Ok, not all cats. Not very many cats actually. For instance, I like my kitty and I like your cats, too. The cats I hate are the now-almost-grown-up litter of feral cats that are everywhere in my neighborhood.
Before I finish my rant about cats, let me rant about my neighborhood. My neighborhood is slowly going downhill. For eight years, it has been a pretty good place to live. Yeah, we've always been right on the edge of the ghetto, but once you're actually in my neighborhood you never really noticed. About a year ago, the prostitutes crossed over the major street and started walking on my side of the street. Downward slide. Then the light rail construction brought about the demolition of all the corner houses along the major street, bringing my house one closer to the ghetto and making it now visible from the major street. Downward slide. For a while there was a security guard posted on our neighborhood access road to prevent squatters from occupying the empty to-be-demolished homes. Then they put the light rail on hold for X number of years, which leaves us with a bunch of vacant lots. Nice. Downward slide. Next, the foreclosures started leaving many of the houses empty. It really is a downhill slide.

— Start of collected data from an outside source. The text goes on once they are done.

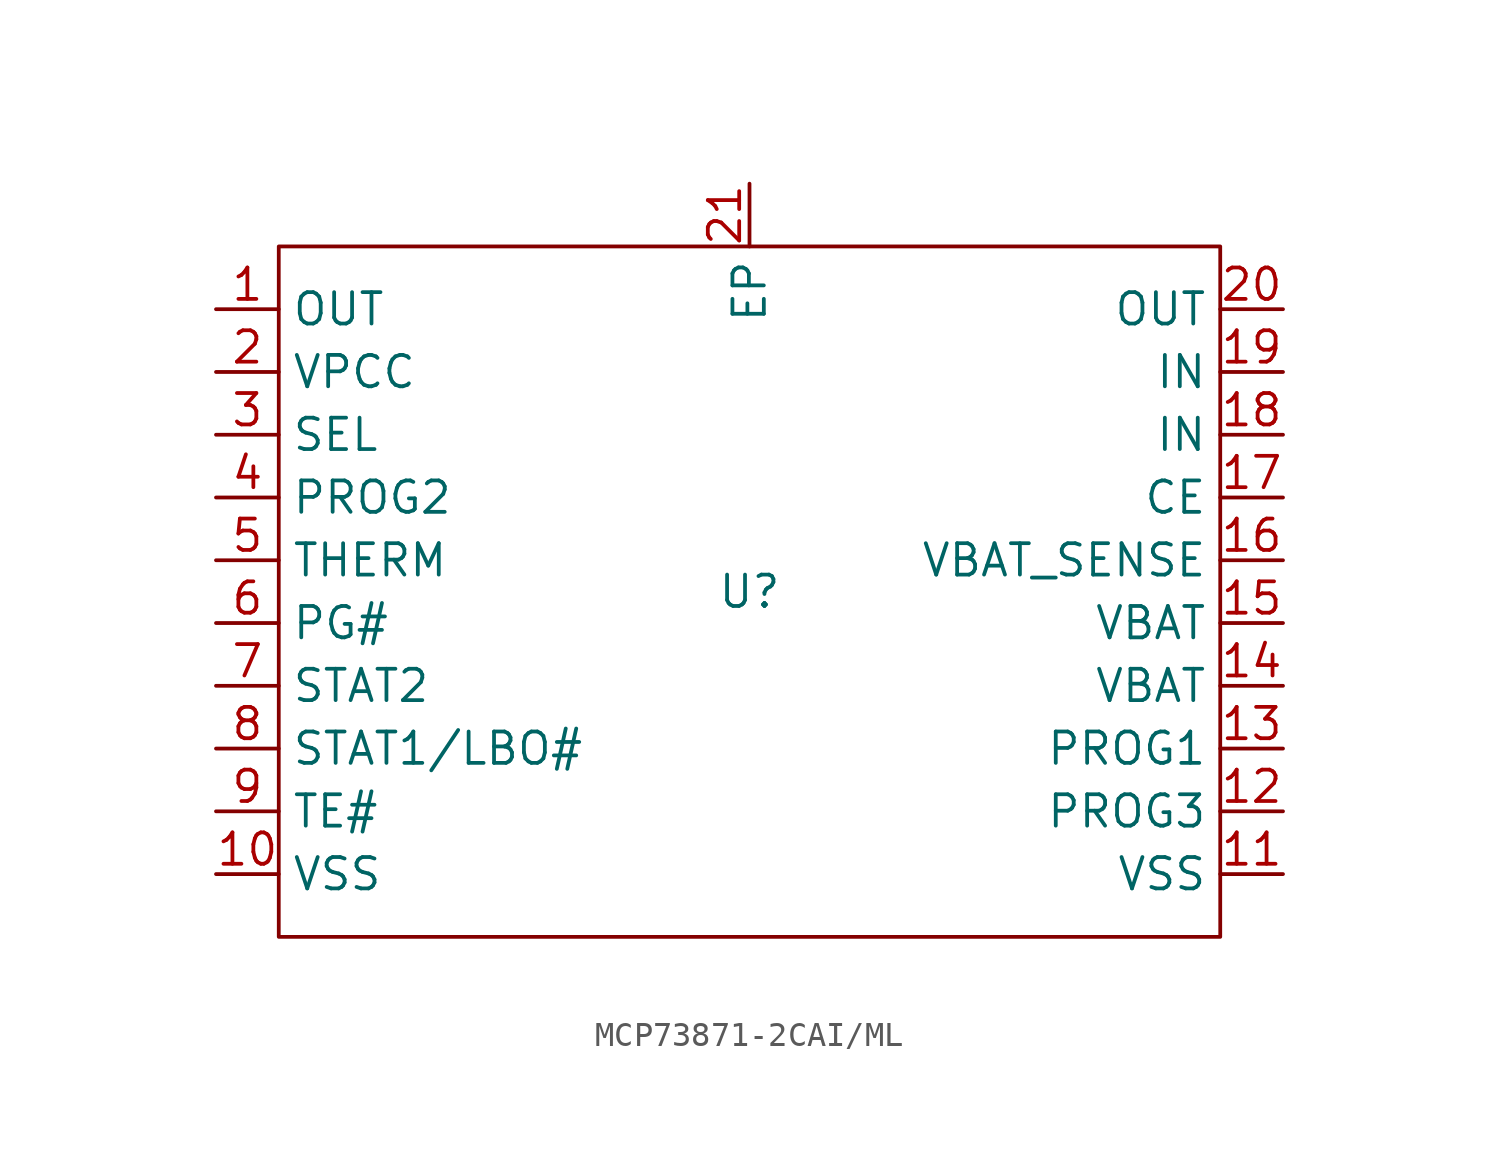
<source format=kicad_sym>
(kicad_symbol_lib
  (version 20241209)
  (generator "kicad_symbol_editor")
  (generator_version "9.0")
  (symbol "MCP73871-2CAI/ML"
    (property "Reference" "U"
      (at 0 0 0)
      (effects (font (size 1.27 1.27))))
    (property "Value" ""
      (at 0 0 0)
      (effects (font (size 1.27 1.27))))
    (symbol "MCP73871-2CAI/ML_1_0"
      (rectangle (start -19.05 13.97) (end 19.05 -13.97) (stroke (width 0) (type default)) (fill (type none)))
      (pin unspecified line (at -21.59 11.43 0) (length 2.54) (name "OUT" (effects (font (size 1.27 1.27)))) (number "1" (effects (font (size 1.27 1.27)))))
      (pin unspecified line (at -21.59 8.89 0) (length 2.54) (name "VPCC" (effects (font (size 1.27 1.27)))) (number "2" (effects (font (size 1.27 1.27)))))
      (pin unspecified line (at -21.59 6.35 0) (length 2.54) (name "SEL" (effects (font (size 1.27 1.27)))) (number "3" (effects (font (size 1.27 1.27)))))
      (pin unspecified line (at -21.59 3.81 0) (length 2.54) (name "PROG2" (effects (font (size 1.27 1.27)))) (number "4" (effects (font (size 1.27 1.27)))))
      (pin unspecified line (at -21.59 1.27 0) (length 2.54) (name "THERM" (effects (font (size 1.27 1.27)))) (number "5" (effects (font (size 1.27 1.27)))))
      (pin unspecified line (at -21.59 -1.27 0) (length 2.54) (name "PG#" (effects (font (size 1.27 1.27)))) (number "6" (effects (font (size 1.27 1.27)))))
      (pin unspecified line (at -21.59 -3.81 0) (length 2.54) (name "STAT2" (effects (font (size 1.27 1.27)))) (number "7" (effects (font (size 1.27 1.27)))))
      (pin unspecified line (at -21.59 -6.35 0) (length 2.54) (name "STAT1/LBO#" (effects (font (size 1.27 1.27)))) (number "8" (effects (font (size 1.27 1.27)))))
      (pin unspecified line (at -21.59 -8.89 0) (length 2.54) (name "TE#" (effects (font (size 1.27 1.27)))) (number "9" (effects (font (size 1.27 1.27)))))
      (pin unspecified line (at -21.59 -11.43 0) (length 2.54) (name "VSS" (effects (font (size 1.27 1.27)))) (number "10" (effects (font (size 1.27 1.27)))))
      (pin unspecified line (at 0 16.51 270) (length 2.54) (name "EP" (effects (font (size 1.27 1.27)))) (number "21" (effects (font (size 1.27 1.27)))))
      (pin unspecified line (at 21.59 11.43 180) (length 2.54) (name "OUT" (effects (font (size 1.27 1.27)))) (number "20" (effects (font (size 1.27 1.27)))))
      (pin unspecified line (at 21.59 8.89 180) (length 2.54) (name "IN" (effects (font (size 1.27 1.27)))) (number "19" (effects (font (size 1.27 1.27)))))
      (pin unspecified line (at 21.59 6.35 180) (length 2.54) (name "IN" (effects (font (size 1.27 1.27)))) (number "18" (effects (font (size 1.27 1.27)))))
      (pin unspecified line (at 21.59 3.81 180) (length 2.54) (name "CE" (effects (font (size 1.27 1.27)))) (number "17" (effects (font (size 1.27 1.27)))))
      (pin unspecified line (at 21.59 1.27 180) (length 2.54) (name "VBAT_SENSE" (effects (font (size 1.27 1.27)))) (number "16" (effects (font (size 1.27 1.27)))))
      (pin unspecified line (at 21.59 -1.27 180) (length 2.54) (name "VBAT" (effects (font (size 1.27 1.27)))) (number "15" (effects (font (size 1.27 1.27)))))
      (pin unspecified line (at 21.59 -3.81 180) (length 2.54) (name "VBAT" (effects (font (size 1.27 1.27)))) (number "14" (effects (font (size 1.27 1.27)))))
      (pin unspecified line (at 21.59 -6.35 180) (length 2.54) (name "PROG1" (effects (font (size 1.27 1.27)))) (number "13" (effects (font (size 1.27 1.27)))))
      (pin unspecified line (at 21.59 -8.89 180) (length 2.54) (name "PROG3" (effects (font (size 1.27 1.27)))) (number "12" (effects (font (size 1.27 1.27)))))
      (pin unspecified line (at 21.59 -11.43 180) (length 2.54) (name "VSS" (effects (font (size 1.27 1.27)))) (number "11" (effects (font (size 1.27 1.27))))))))
</source>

What really sucks is that we had the opportunity for the light rail to really help our neighborhood. As part of the light rail construction, the city proposed turning all the streets that weren't deemed to be thoroughfares into cul-de-sacs, ending right before the major street where the light rail will be built. This would have kept the ghetto from doing its current rapid encroachment right up to my front door. But the people in my neighborhood voted this down. Well, they didn't vote it up, at any rate. We needed a 70% approval rate for it to pass. I doubt 70% of the people even voted. Anyway, we won't be getting cul-de-sacs. We will be getting a berm and some "landscaping" to replace all these eyesore vacant lots...whenever the budget crisis allows for the continuation of light rail construction. Or never, in that case.

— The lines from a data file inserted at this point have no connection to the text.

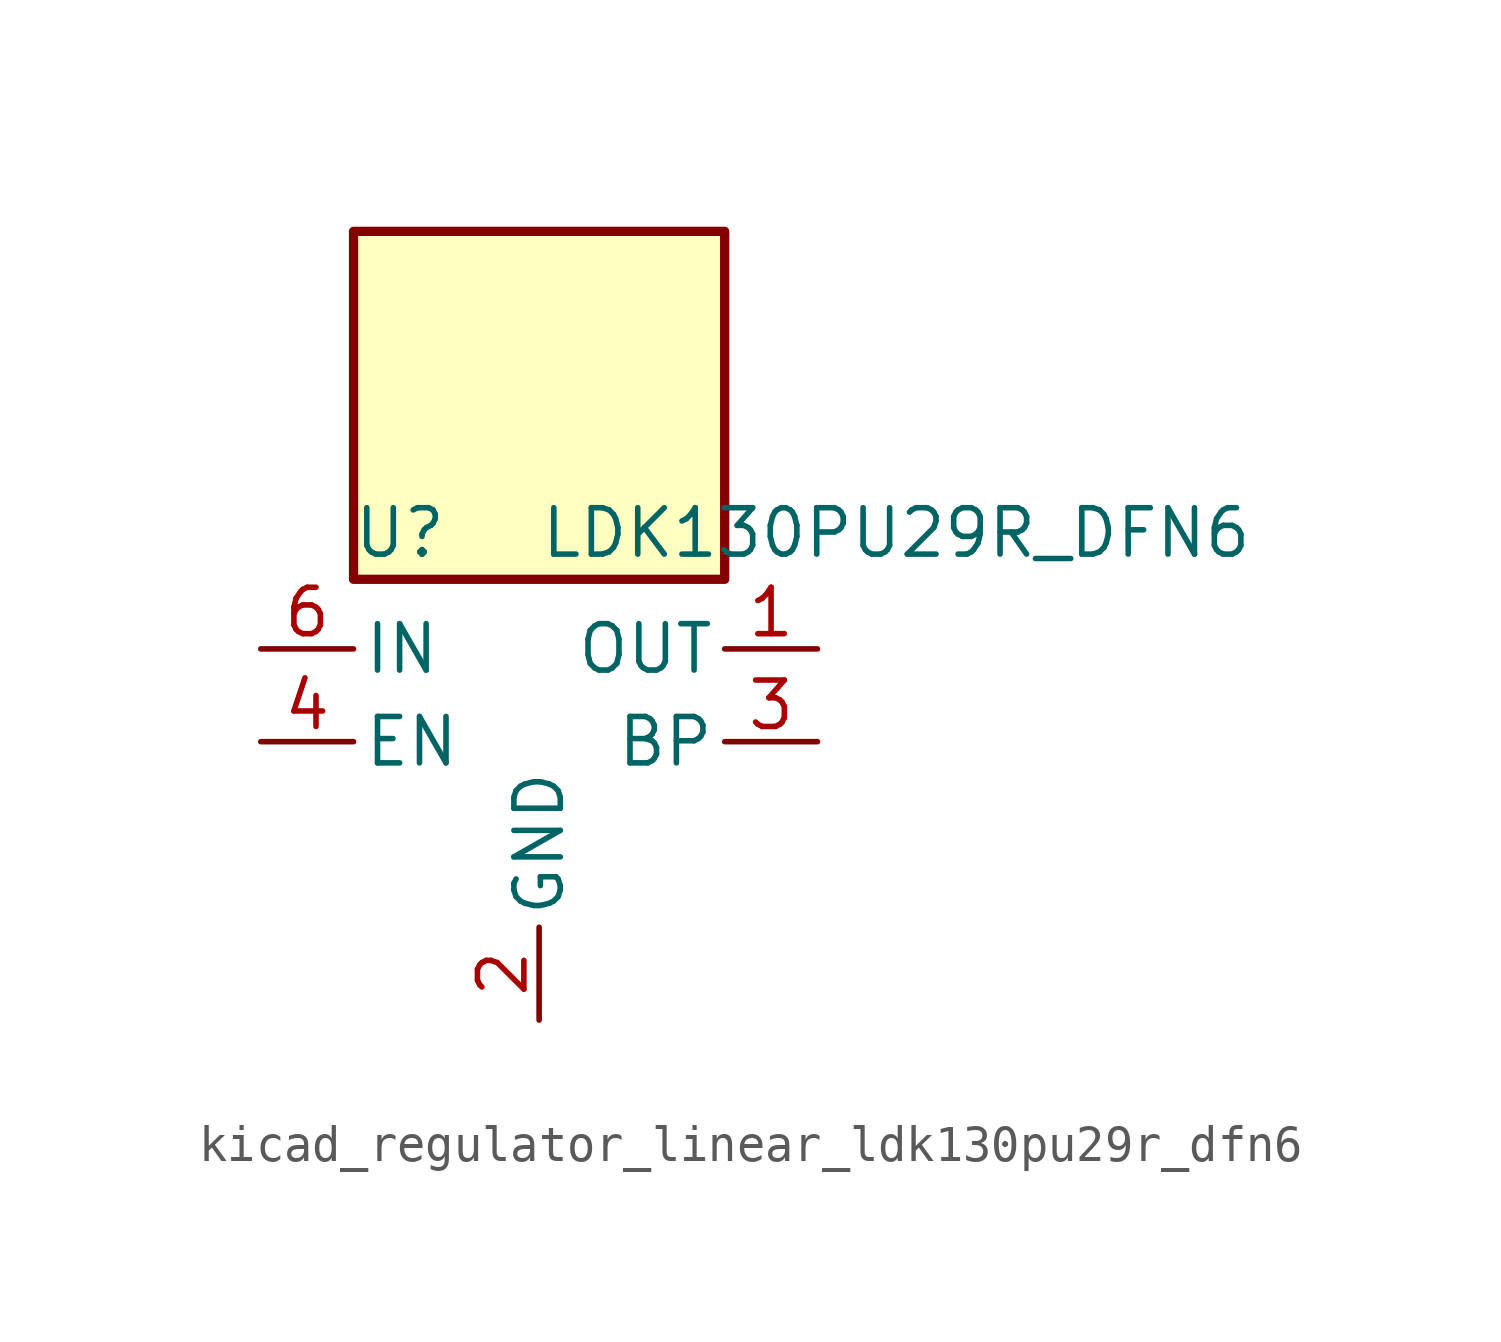
<source format=kicad_sym>
(kicad_symbol_lib
  (version 20220914)
  (generator kicad_symbol_editor)
  (symbol "kicad_regulator_linear_ldk130pu29r_dfn6"
    (pin_names
      (offset 0.254))
    (property "Reference" "U"
      (at -3.81 5.715 0)
      (effects (font (size 1.27 1.27))))
    (property "Value" "LDK130PU29R_DFN6"
      (at 0 5.715 0)
      (effects (font (size 1.27 1.27)) (justify left)))
    (symbol "kicad_regulator_linear_ldk130pu29r_dfn6_0_1"
      (rectangle (start 5.08 13.97) (end -5.08 4.445) (stroke (width 0.254) (type default)) (fill (type background))))
    (symbol "kicad_regulator_linear_ldk130pu29r_dfn6_1_1"
      (pin power_out line (at 7.62 2.54 180) (length 2.54) (name "OUT" (effects (font (size 1.27 1.27)))) (number "1" (effects (font (size 1.27 1.27)))))
      (pin power_in line (at 0 -7.62 90) (length 2.54) (name "GND" (effects (font (size 1.27 1.27)))) (number "2" (effects (font (size 1.27 1.27)))))
      (pin passive line (at 7.62 0 180) (length 2.54) (name "BP" (effects (font (size 1.27 1.27)))) (number "3" (effects (font (size 1.27 1.27)))))
      (pin input line (at -7.62 0 0) (length 2.54) (name "EN" (effects (font (size 1.27 1.27)))) (number "4" (effects (font (size 1.27 1.27)))))
      (pin no_connect line (at -5.08 -2.54 0) (length 2.54) hide (name "NC" (effects (font (size 1.27 1.27)))) (number "5" (effects (font (size 1.27 1.27)))))
      (pin power_in line (at -7.62 2.54 0) (length 2.54) (name "IN" (effects (font (size 1.27 1.27)))) (number "6" (effects (font (size 1.27 1.27))))))))
</source>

Ok, back to the cats. In addition to the prostitutes and the empty lots and empty houses, another new addition to my neighborhood are feral cats. For the past eight years, we had a few mature, most likely owned cats out and about. We'd see them occasionally on our walks. But now there are about a bazillion (I'm still working on the census numbers so I'm estimating that number) adolescent cats everywhere. This makes walking the dogs very annoying. If the dogs see a cat (which is every time we go out), they go crazy and remain on HIGH ALERT for the rest of the walk. It's gotten to the point that the dogs go on HIGH ALERT as soon as the leashes come out. Immediately noses hit the pavement looking for the first cat trail. Forget about running the dogs. They cannot maintain a straight line while in HIGH ALERT. No way!! They might miss a cat!!!!
Whenever we see a cat, I immediately put the dogs into a sit/stay to give the cat a chance to get away and to, optimistically, give the dogs a minute to calm down. And though they do stay, they are quivering and crying the whole time. How do you train a dog not to quiver and cry??
Walking/running the dogs has long been an exercise to calm the dogs and, more importantly, to calm my over-active crazy brain. Now walking the dogs makes me even crazier than I was before. I hate cats!
3 comments:
While I'm grateful my dogs don't really react to seeing cats, I too hate to see them roam freely. They poop all over our yards and then the dogs end up trying to find kitty snacks or walk in with cat-pee-smelling-beardies and ICK.
Everybody, everybody wants to be a cat. (Even your dog)
I've observed an unusually large number of dead birds here in the Valley for many months now.
A theory:
Recession -> less money for pet food -> more stray cats -> more dead birds.
So remember: when someone says that this economy is "for the birds," they have absolutely no idea what they're talking about.